Privately held MASS Group Holding plans to invest more than €1 billion (~$1.18 billion) in large-scale battery energy storage projects in Romania after reaching an agreement with the Romanian government, Reuters reported on Wednesday. The projects are intended to support Romania’s power grid as renewable generation expands and older conventional capacity continues to decline.
According to Reuters, the investment would involve multiple grid-scale battery installations with combined capacity measured in the gigawatt-hour range. Romanian officials said the agreement is aimed at strengthening grid stability and managing rising volatility caused by growing wind and solar output.
The government did not disclose specific project locations, construction timelines, or financing structures.

Romania’s power system is under growing strain because renewable capacity has expanded faster than the infrastructure needed to manage it. Wind and solar output now make up a larger share of generation, but utility-scale battery storage remains limited, leaving the grid exposed to sharp swings in supply. When wind and solar production is high, the system can struggle to absorb the excess power. When output drops during calm weather, evenings, or winter demand peaks, Romania often has to lean on electricity imports or dispatch gas- and coal-fired plants to keep the grid stable.

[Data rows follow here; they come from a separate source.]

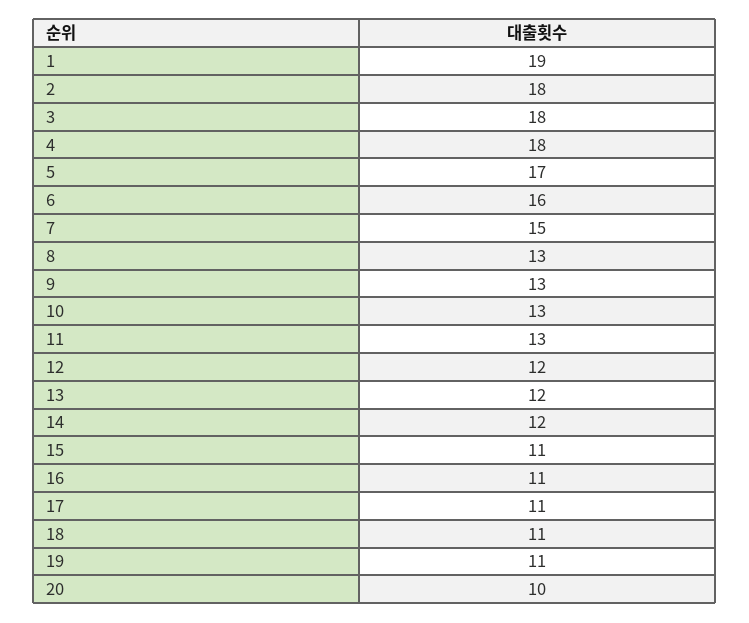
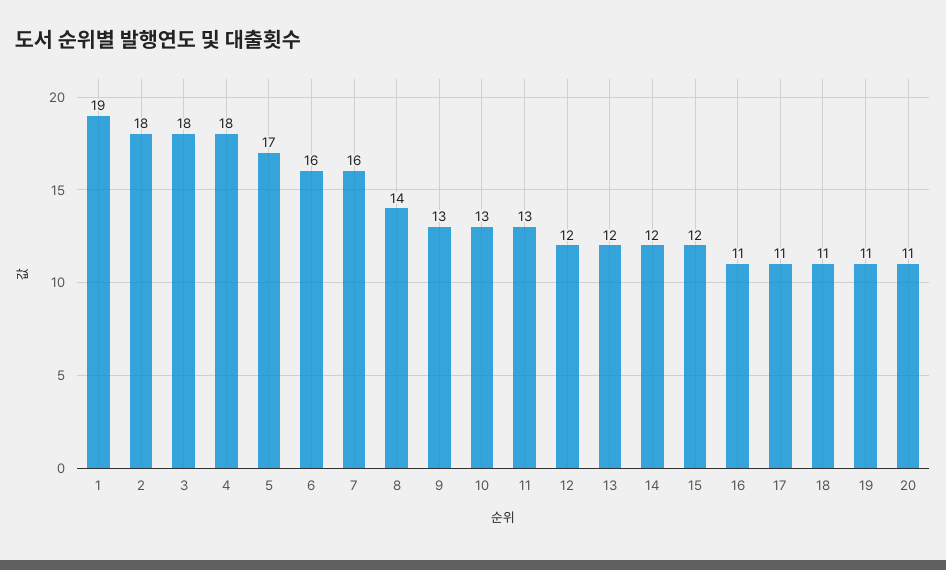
  {
    "1": 19,
    "2": 18,
    "3": 18,
    "4": 18,
    "5": 17,
    "6": 16,
-   "7": 15,
+   "7": 16,
-   "8": 13,
+   "8": 14,
    "9": 13,
    "10": 13,
    "11": 13,
    "12": 12,
    "13": 12,
    "14": 12,
-   "15": 11,
+   "15": 12,
    "16": 11,
    "17": 11,
    "18": 11,
    "19": 11,
-   "20": 10
+   "20": 11
  }

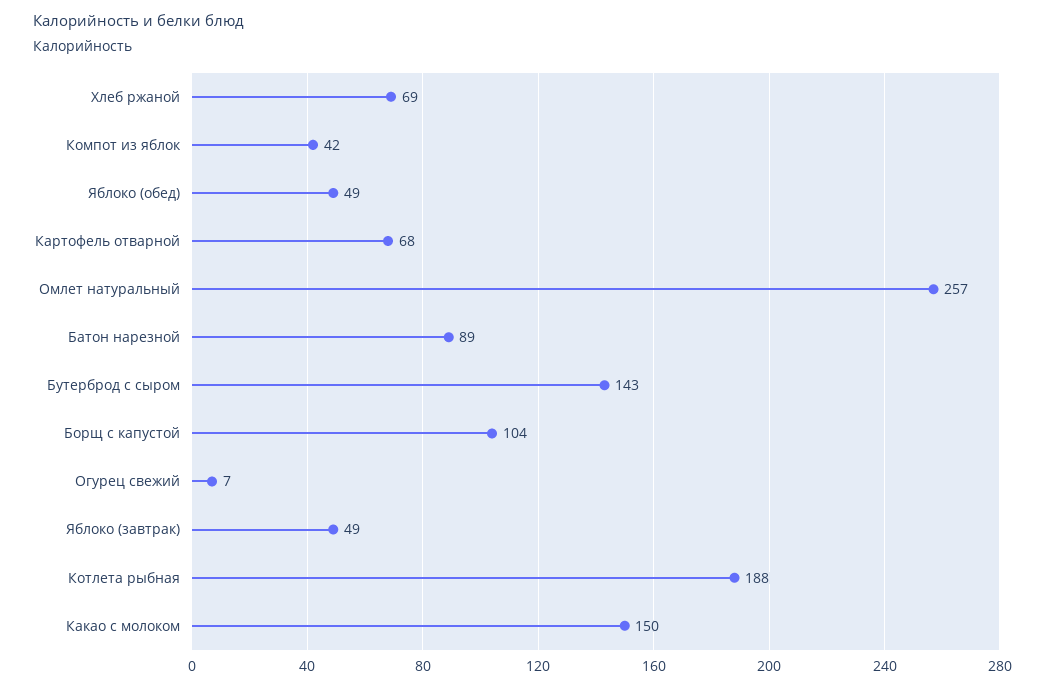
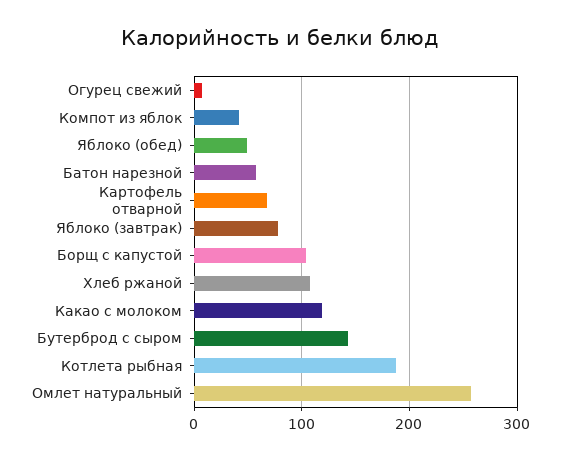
  {
-   "Хлеб ржаной": 69,
+   "Хлеб ржаной": 110,
    "Компот из яблок": 42,
    "Яблоко (обед)": 49,
    "Картофель отварной": 68,
    "Омлет натуральный": 257,
-   "Батон нарезной": 89,
+   "Батон нарезной": 60,
    "Бутерброд с сыром": 143,
    "Борщ с капустой": 104,
    "Огурец свежий": 7,
-   "Яблоко (завтрак)": 49,
+   "Яблоко (завтрак)": 80,
    "Котлета рыбная": 188,
-   "Какао с молоком": 150
+   "Какао с молоком": 120
  }

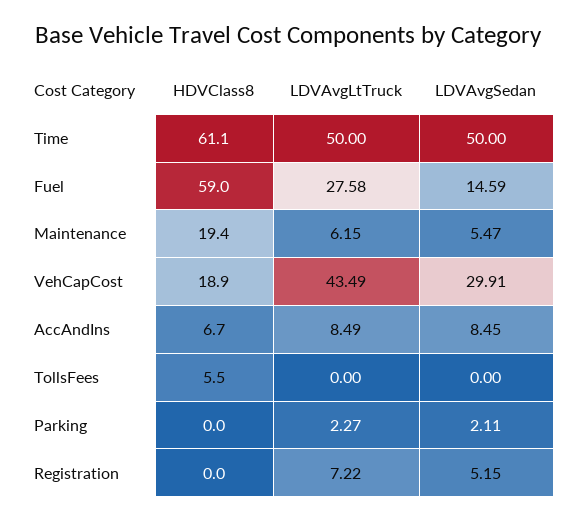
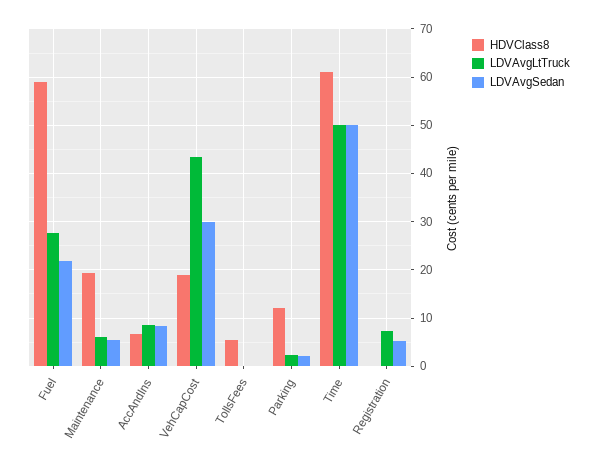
  {
    "HDVClass8": {
      "Time": 61.1,
      "Fuel": 59,
      "Maintenance": 19.4,
      "VehCapCost": 18.9,
      "AccAndIns": 6.7,
      "TollsFees": 5.5,
-     "Parking": 0,
+     "Parking": 12,
      "Registration": 0
    },
    "LDVAvgLtTruck": {
      "Time": 50,
      "Fuel": 27.58,
      "Maintenance": 6.15,
      "VehCapCost": 43.49,
      "AccAndIns": 8.49,
      "TollsFees": 0,
      "Parking": 2.27,
      "Registration": 7.22
    },
    "LDVAvgSedan": {
      "Time": 50,
-     "Fuel": 14.59,
+     "Fuel": 22,
      "Maintenance": 5.47,
      "VehCapCost": 29.91,
      "AccAndIns": 8.45,
      "TollsFees": 0,
      "Parking": 2.11,
      "Registration": 5.15
    }
  }

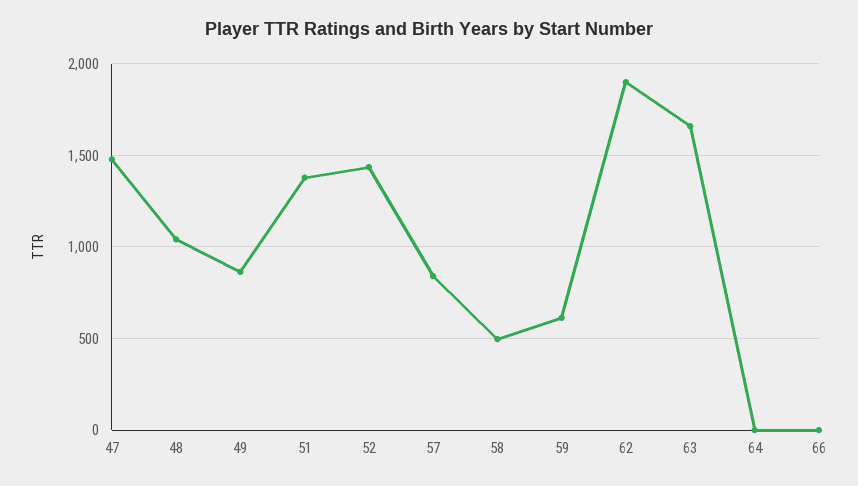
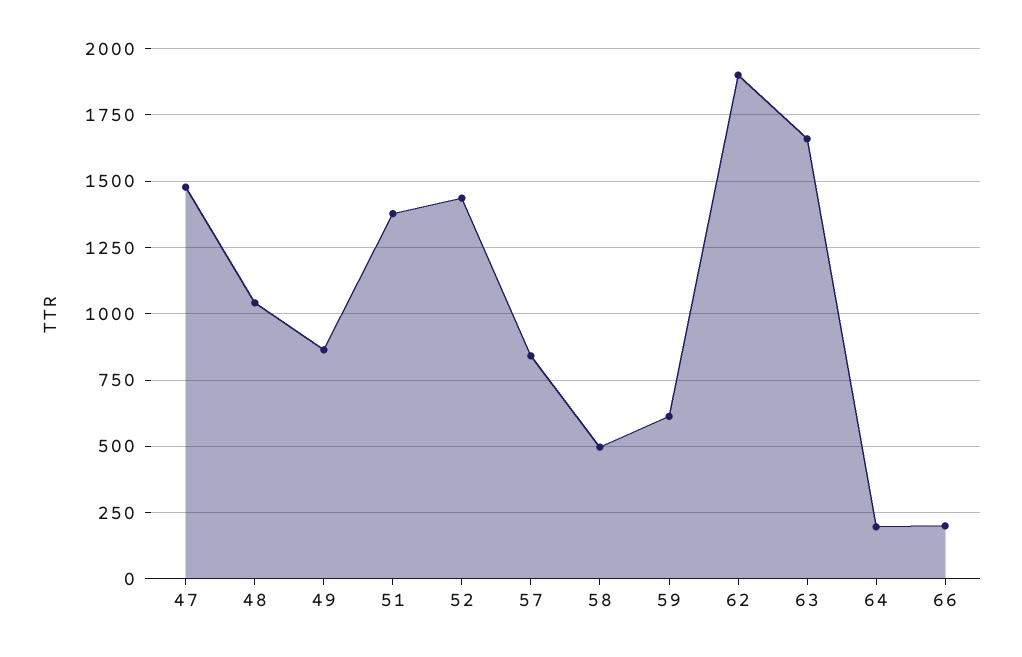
  {
    "47": 1475,
    "48": 1050,
    "49": 875,
    "51": 1375,
    "52": 1425,
    "57": 850,
    "58": 500,
    "59": 625,
    "62": 1900,
    "63": 1650,
-   "64": 0,
+   "64": 200,
-   "66": 0
+   "66": 200
  }

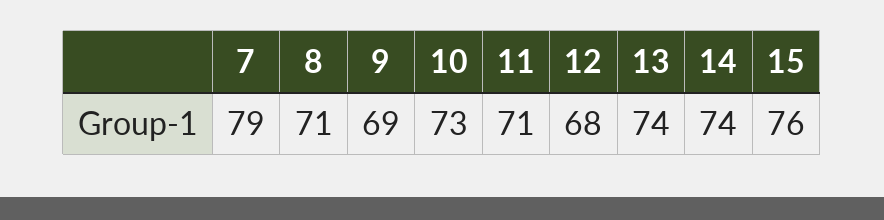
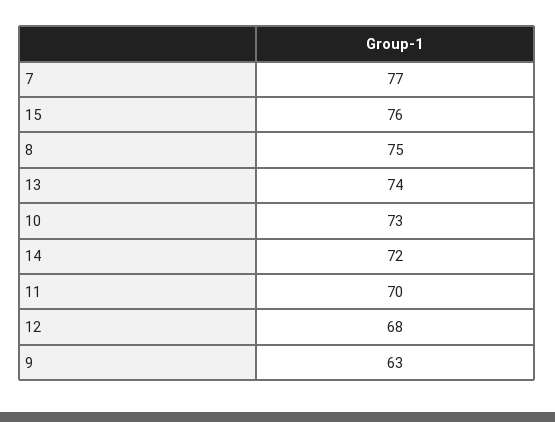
  {
-   "7": 79,
+   "7": 77,
-   "8": 71,
+   "8": 75,
-   "9": 69,
+   "9": 63,
    "10": 73,
-   "11": 71,
+   "11": 70,
    "12": 68,
    "13": 74,
-   "14": 74,
+   "14": 72,
    "15": 76
  }

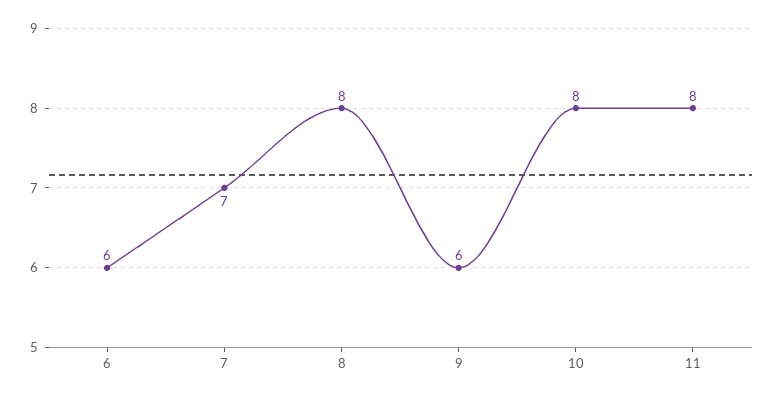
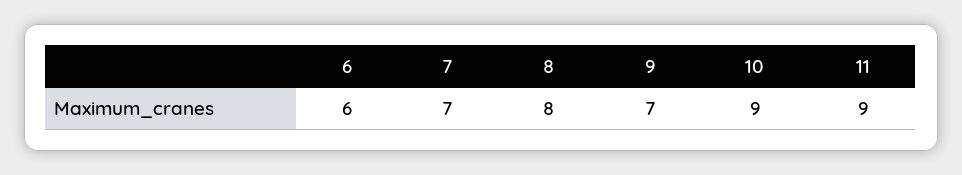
  {
    "6": 6,
    "7": 7,
    "8": 8,
-   "9": 6,
+   "9": 7,
-   "10": 8,
+   "10": 9,
-   "11": 8
+   "11": 9
  }

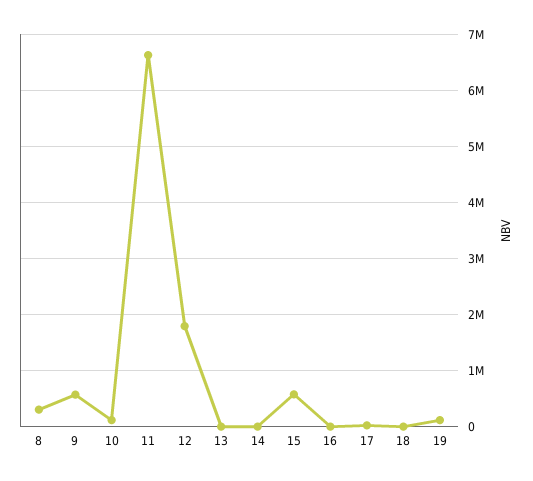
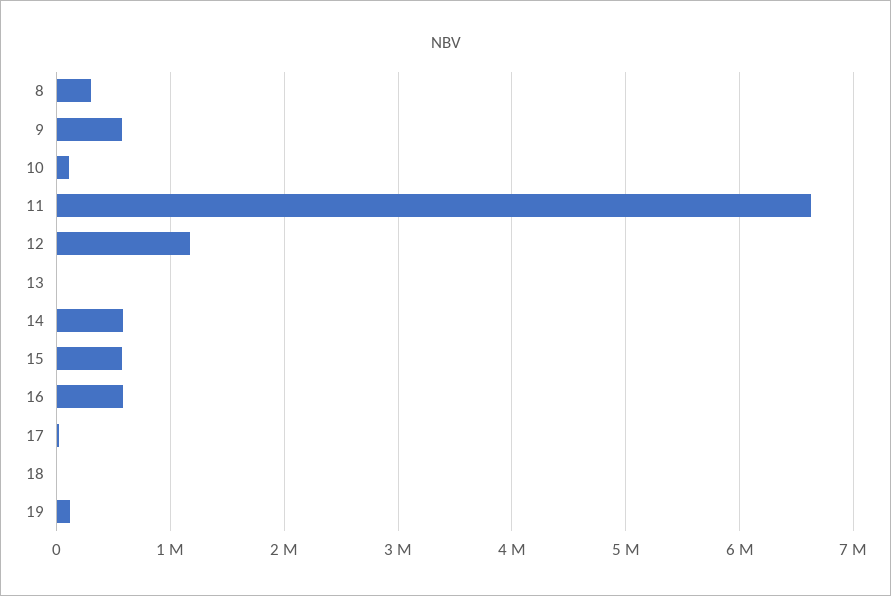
  {
    "8": 300000,
    "9": 600000,
    "10": 100000,
    "11": 6600000,
-   "12": 1800000,
+   "12": 1200000,
    "13": 0,
-   "14": 0,
+   "14": 600000,
    "15": 600000,
-   "16": 0,
+   "16": 600000,
    "17": 0,
    "18": 0,
    "19": 100000
  }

ENTSO-E flow data shows Romania frequently shifting between power exports and imports depending on weather conditions and demand. During tight periods, especially in winter, imports from neighboring countries rise as domestic generation falls short.
At the same time, older coal units are being phased down and hydro output varies with rainfall, narrowing the margin for error. That combination has increased the need for fast-response balancing tools.
The Romanian government is now hedging its bets that large battery storage can fill the gap. Grid-scale batteries can take in power when renewable output exceeds demand and release it within minutes when supply tightens.
The Romanian deal mirrors what’s happening across Eastern Europe, where governments are beginning to treat battery storage as core infrastructure rather than an experimental add-on. Many regional power systems were built around coal-fired generation and centralized dispatch and are struggling to handle rapid swings in renewable output. Storage is increasingly viewed as a necessary buffer rather than a supplemental technology.
Notably, in 2024, Poland’s state-owned utility PGE announced plans to invest billions of zloty in large battery storage projects tied directly to grid stability and renewable integration, according to Reuters, with Polish officials citing the move as essential to managing wind-driven volatility and reducing reliance on coal during peak demand periods.